His timely new book, "A Crack in the Edge of the World: America and the Great California Earthquake of 1906," teaches — reminds, really — that we should have quite precise worries about the incurably unstable ground on which scores of millions of Americans live. This almost certainly will result in a huge calamity, probably in the lifetime of most people now living.

Before the study of plate tectonics revolutionized geology just 40 years ago, that science, Winchester writes, was concerned with "rocks, fossils, faults and minerals that were scattered around simply and solely on the surface of the earth." But the surface consists of between — depending how they are defined — six and 36 floating plates, which Winchester calls "rafts of solid rock," forming a band 1,800 miles thick.
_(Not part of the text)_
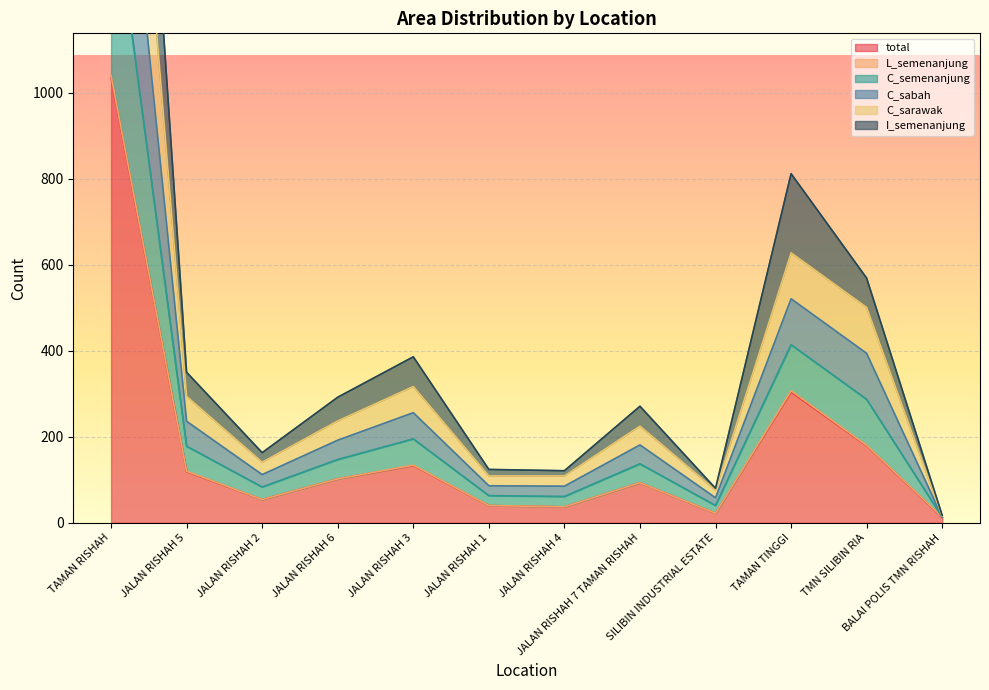

The C_sarawak series shows 28 at BALAI POLIS TMN RISHAH. True or false?

False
The plates' slow movements are powered by earth's molten innards, the boiling and bubbling radioactive residue of the planet's formation 4.5 billion years ago.

The plates grind against — and slide up on, or plunge below — one another. But not smoothly, which is the lethal problem. When friction freezes them for a while, stupendous kinetic energy builds up until, suddenly, plates unlock and the energy is released, sometimes in ways that seem to involve related spasms around the world.
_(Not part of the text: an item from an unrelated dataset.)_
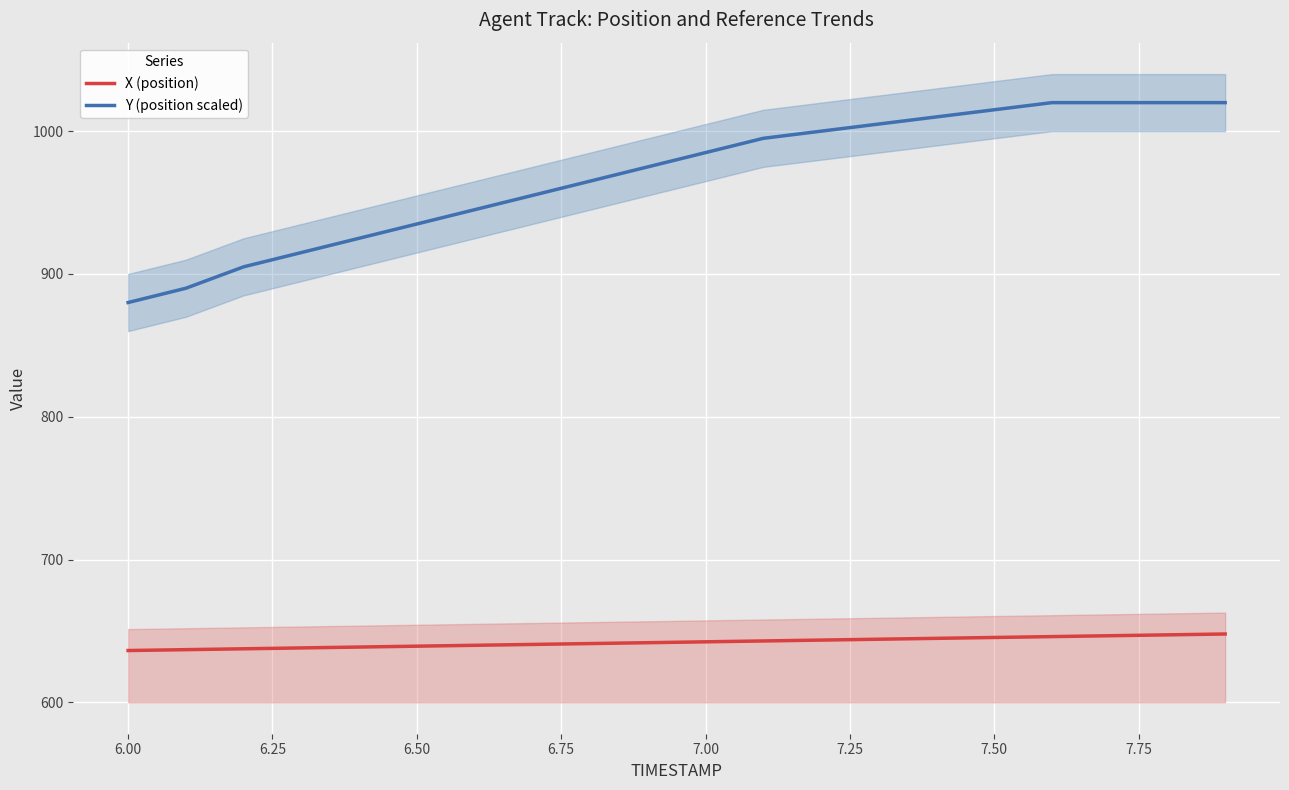

What is the maximum value for Y (position scaled)?

1020.0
On the last day of January 1906, that seismically dangerous year, an earthquake in Ecuador and Colombia of perhaps 8.8 magnitude on the Richter Scale killed about 2,000. Sixteen days later there was a large Caribbean quake, followed five days later by one in the Caucuses, and on March 17 by one that killed 1,228 on the island of Formosa. On April 6 a 10-day eruption of the volcano Vesuvius began with rocks blown 40,000 feet into the air over Naples. Two days after Vesuvius subsided, San Francisco was knocked down, and 2,600 acres of it were then devoured by three days of fires. About 3,000 San Franciscans died then, four months before a Chilean quake killed 20,000.